By keeping the customer informed, you are providing service and building trust in you, your organisation, and your brand. Let your customer know that there is an issue, what that issue is, what steps you’re taking to resolve it, when it is resolved, and importantly what will prevent this issue in the future. Let them know that you’ve put measures in place to improve your products and avoid this issue occurring again.
Consider making troubleshooting guides available to your customers for common issues and how to resolve them.

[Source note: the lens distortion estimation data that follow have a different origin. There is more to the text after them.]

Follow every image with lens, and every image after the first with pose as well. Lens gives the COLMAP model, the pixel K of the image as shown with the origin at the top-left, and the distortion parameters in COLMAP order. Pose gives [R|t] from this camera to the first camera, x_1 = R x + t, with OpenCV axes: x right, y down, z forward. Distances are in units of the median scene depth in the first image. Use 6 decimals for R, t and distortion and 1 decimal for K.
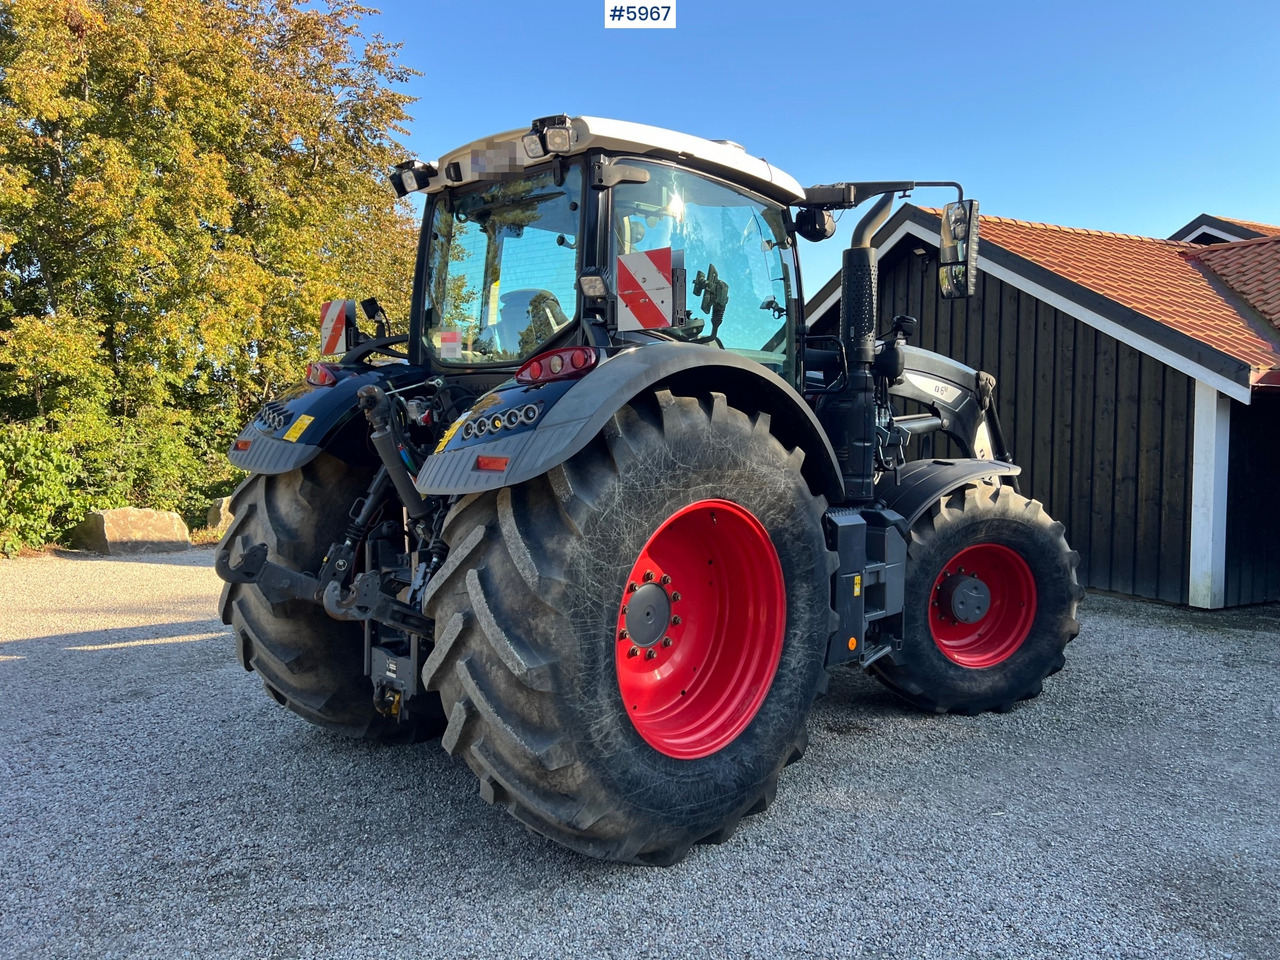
lens RADIAL K [[958.8, 0, 646.9], [0, 958.8, 459.9], [0, 0, 1]] dist [0.062533, -0.063525]
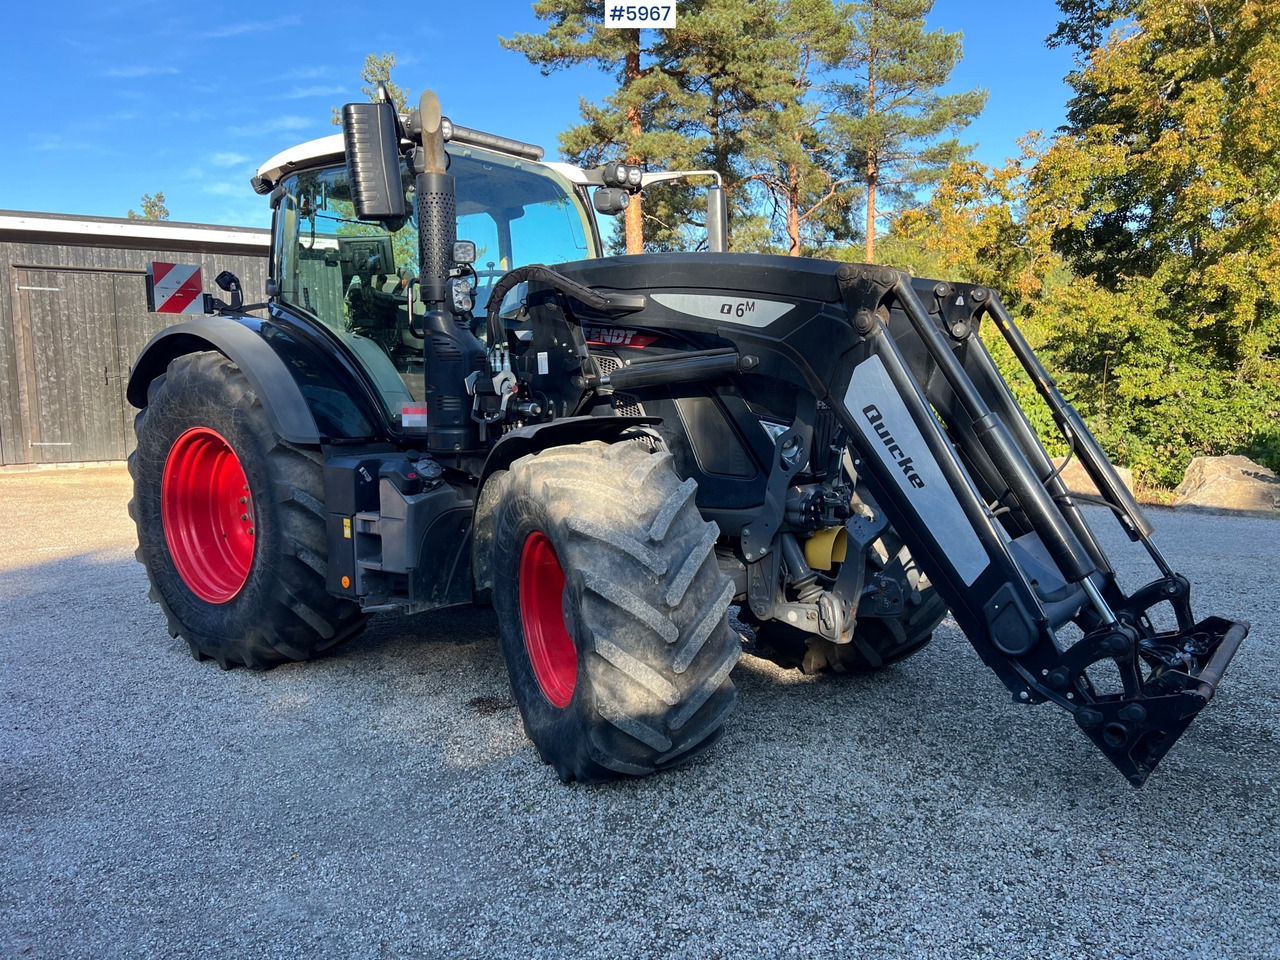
lens RADIAL K [[958.8, 0, 645.2], [0, 958.8, 477.0], [0, 0, 1]] dist [0.062533, -0.063525]
pose [[0.123886, 0.087549, -0.988427, 1.269786], [-0.027471, 0.996021, 0.084778, -0.020147], [0.991916, 0.016650, 0.125798, 1.180724]]
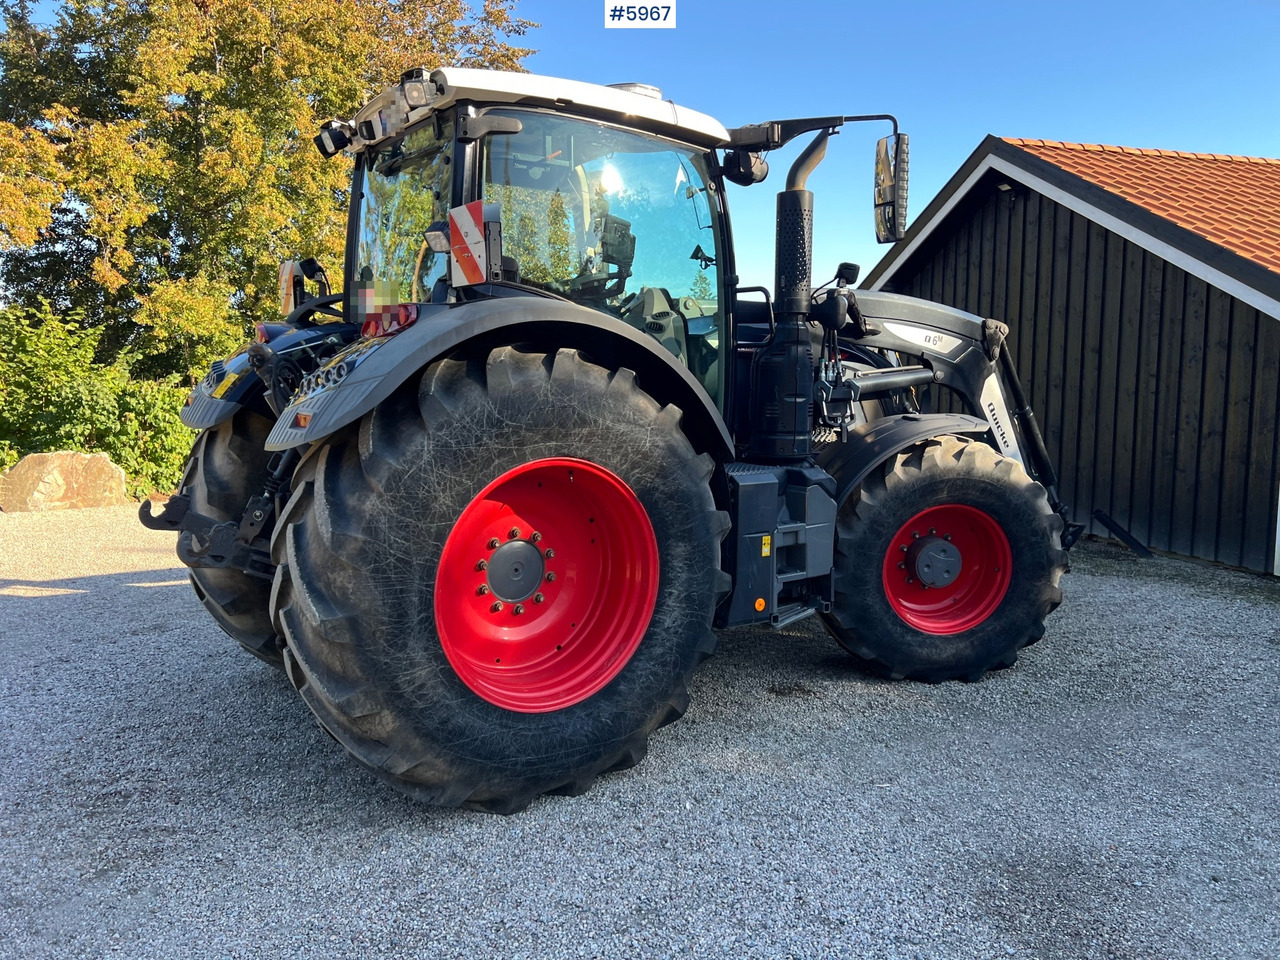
lens RADIAL K [[958.8, 0, 646.3], [0, 958.8, 472.1], [0, 0, 1]] dist [0.062533, -0.063525]
pose [[0.985067, 0.010124, -0.171871, 0.263261], [0.000691, 0.998029, 0.062750, -0.004681], [0.172168, -0.061931, 0.983119, 0.032180]]
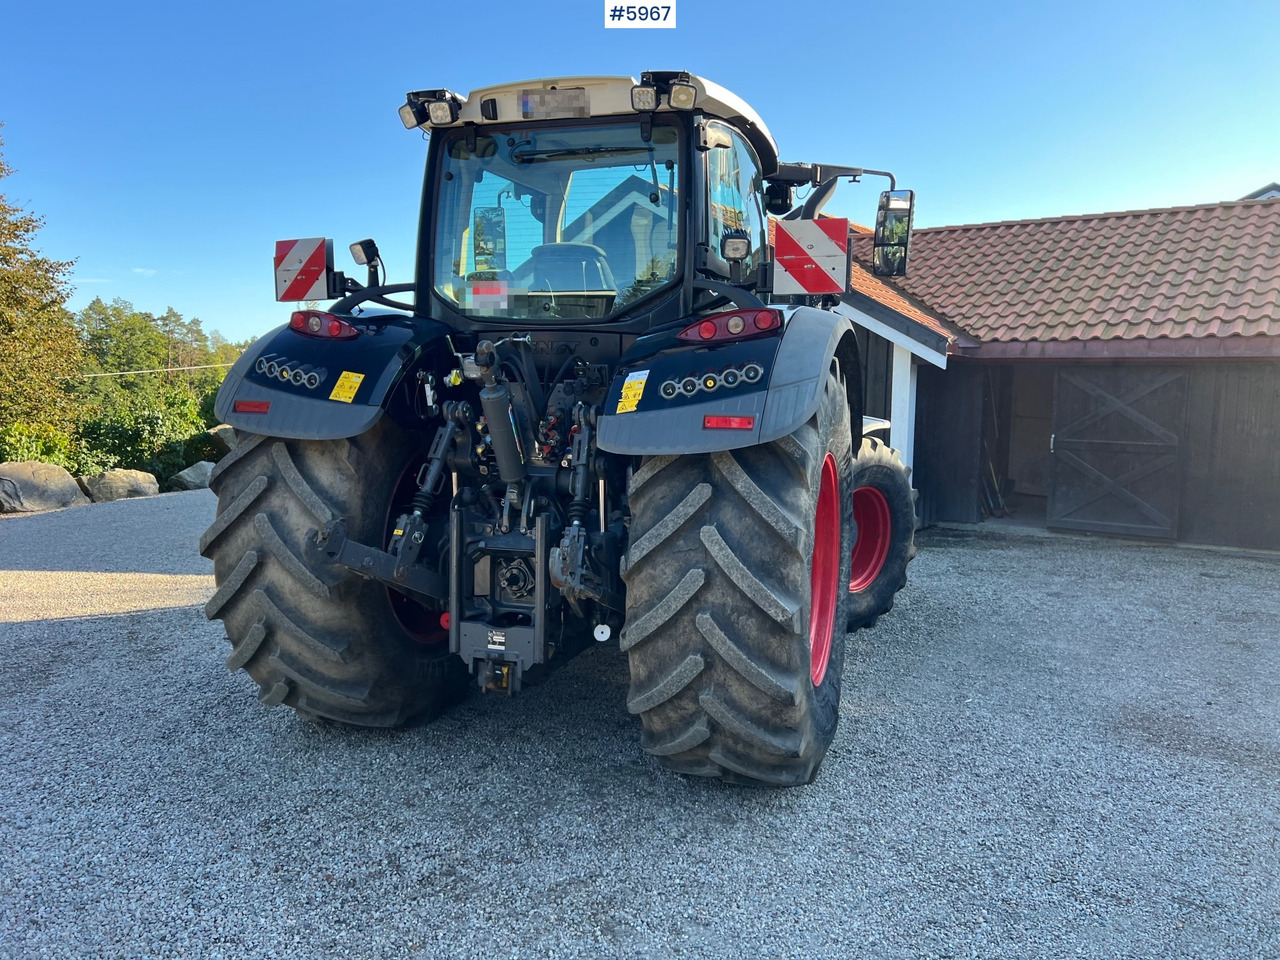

Sometimes simply letting the customer know the basics like checking that device is plugged into power and turned on will save everyone time and hassle.
Informed customers are happy customers who have the trust to continue doing business with you and recommending you to others. If you are the customer and you are reading this, keep your IoT provider informed on what is happening with their products and what should be done to improve them.
1) Do the Easiest Thing First!
2) Do the Second Easiest Thing Second!
3) Document Everything
4) Plan Ahead and Bring Everything to Site
5) Think Like a Detective
6) Continually Improve
7) Keep the Customer Informed
I hope that this guide is useful for those entering the IoT world with new products and solutions. There are many great technical guides and thought pieces on troubleshooting if you search for them. There are also great tutorials for specific issues that may apply to your products and solutions. This article is my input on how to simplify troubleshooting and to ensure your products, solutions, and brand improve and continue to deliver results for your customers.
We are committed to the rapid development and improvement of IoT, smart water metering, and water efficiency within Australia and internationally.